It's easy to demonize the wealthy, especially those who play a game for a living, but it's we the people that have always determined the wealth and relevance of that game. Consistently the citizens of this country show we love, adore and even worship this game and its players, despite the naysayers. I have often responded to others that have put down Professional sports and it's high paid players with the same thing I say regarding politicians: "The best way to show you don't like them or their policies is to vote for the other guy". So, if you're not a fan then change the channel and watch something else. Don't go to the games; find another hobby or event to enjoy. If the player salaries bother you so much when compared with Teachers and the like, start a lobbying group to advocate for changes.

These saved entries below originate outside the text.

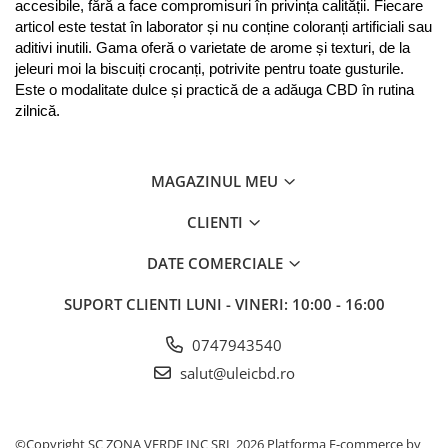
accesibile, fără a face compromisuri în privința calității. Fiecare 
articol este testat în laborator și nu conține coloranți artificiali sau 
aditivi inutili. Gama oferă o varietate de arome și texturi, de la 
jeleuri moi la biscuiți crocanți, potrivite pentru toate gusturile. 
Este o modalitate dulce și practică de a adăuga CBD în rutina 
zilnică.
MAGAZINUL MEU
CLIENTI
DATE COMERCIALE
SUPORT CLIENTI
LUNI - VINERI: 10:00 - 16:00
0747943540
salut@uleicbd.ro
©Copyright SC ZONA VERDE INC SRL 2026
Platforma E-commerce by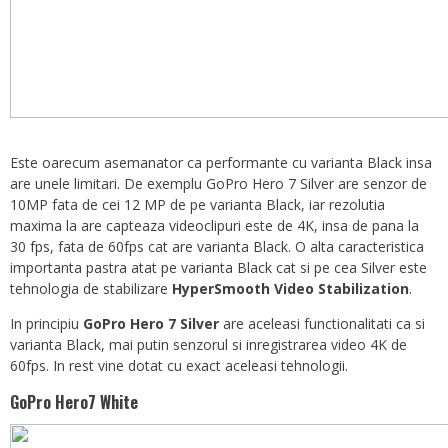
Este oarecum asemanator ca performante cu varianta Black insa
are unele limitari. De exemplu GoPro Hero 7 Silver are senzor de
10MP fata de cei 12 MP de pe varianta Black, iar rezolutia
maxima la are capteaza videoclipuri este de 4K, insa de pana la
30 fps, fata de 60fps cat are varianta Black. O alta caracteristica
importanta pastra atat pe varianta Black cat si pe cea Silver este
tehnologia de stabilizare
HyperSmooth Video Stabilization
.
In principiu
GoPro Hero 7 Silver
are aceleasi functionalitati ca si
varianta Black, mai putin senzorul si inregistrarea video 4K de
60fps. In rest vine dotat cu exact aceleasi tehnologii.
GoPro Hero7 White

Do whatever you need to do to make yourself happy, but don't try to rob those of us that love the game(s) of ours.

The Red Sox have won the World Series. The New England Patriots are looking like they could still have some magic in them. The Bruins and Celtics are just underway so it's too early to tell but it doesn't really matter because just like our families, we're going to stick with them for the duration, through good and bad, as they conquer and as they fall. Rooting for these teams is our right as citizens of this great country and the euphoria that follows the victories make every heartbreak that accompanies the defeat worth the price of admission. It doesn't matter if the detractors don't understand and don't share the sentiment as long as they step out of the way and allow us to enjoy our passion, as I will do the same for them. Now is the time for celebration, jubilation and love for the team that I adore, the mighty Red Sox, have won it all. In my universe, (and millions of others apparently )having an extended family of emotional, flawed, crazy and overpaid athletes feels pretty good and I can't imagine my life without them.

Until next year, after a long losing streak, a few bad trades and dropping home games to the Yankees.